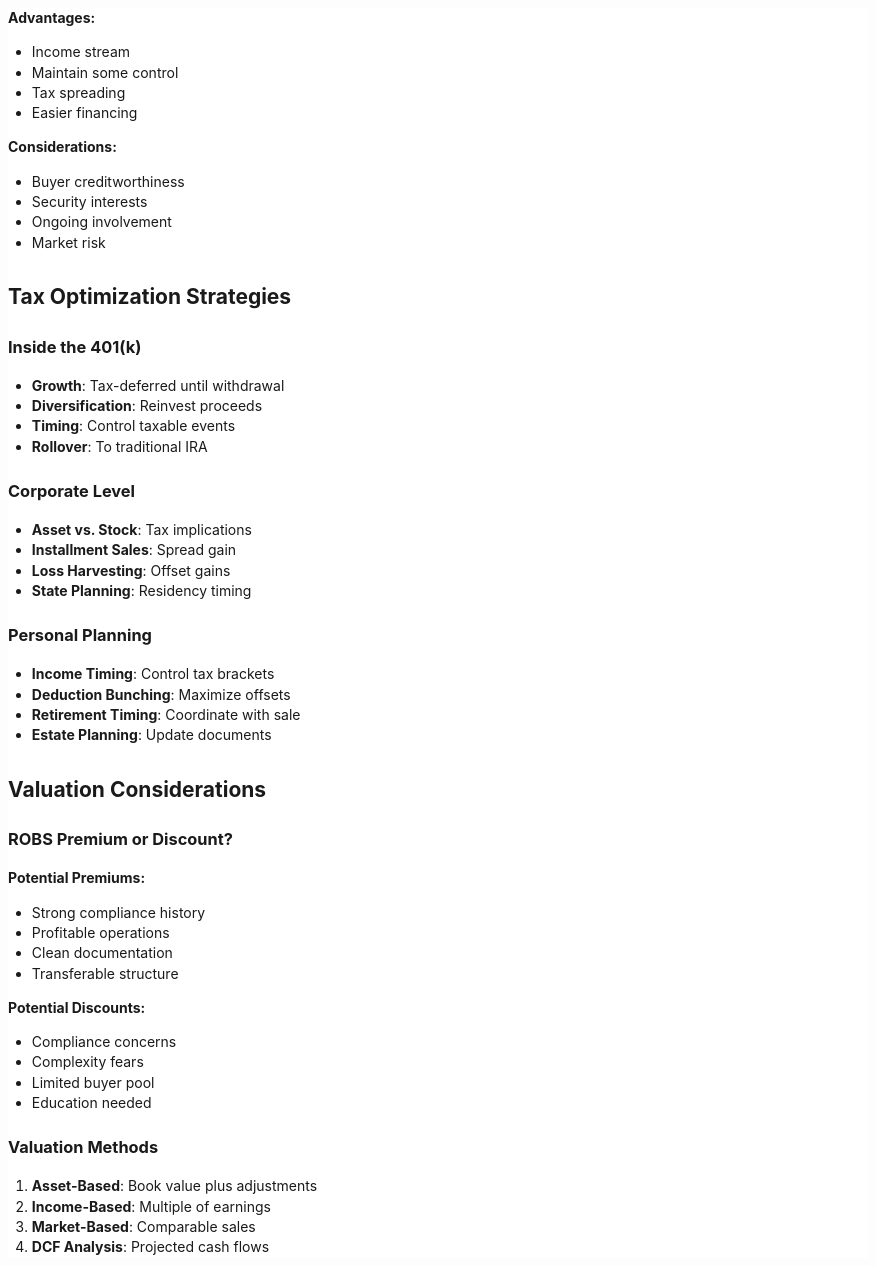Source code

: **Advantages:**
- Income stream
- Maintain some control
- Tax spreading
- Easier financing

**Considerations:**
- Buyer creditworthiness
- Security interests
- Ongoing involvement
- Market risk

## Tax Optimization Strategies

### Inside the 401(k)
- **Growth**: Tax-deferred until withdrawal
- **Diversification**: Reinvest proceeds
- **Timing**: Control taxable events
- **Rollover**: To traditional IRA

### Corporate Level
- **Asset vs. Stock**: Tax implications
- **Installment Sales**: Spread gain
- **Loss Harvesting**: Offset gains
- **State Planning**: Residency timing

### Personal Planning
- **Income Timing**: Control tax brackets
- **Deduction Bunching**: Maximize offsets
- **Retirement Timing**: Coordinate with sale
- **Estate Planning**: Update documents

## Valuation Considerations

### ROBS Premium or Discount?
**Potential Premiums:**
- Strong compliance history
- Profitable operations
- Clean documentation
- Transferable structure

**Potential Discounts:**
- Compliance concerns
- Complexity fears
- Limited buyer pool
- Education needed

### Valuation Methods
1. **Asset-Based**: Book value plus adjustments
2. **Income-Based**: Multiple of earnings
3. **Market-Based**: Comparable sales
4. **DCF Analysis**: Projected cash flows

# # # #

■ **What you have to do**:
Scan the records above and report how many lines include the word "Asset", without any other text.

■ **Solved exercise**:
2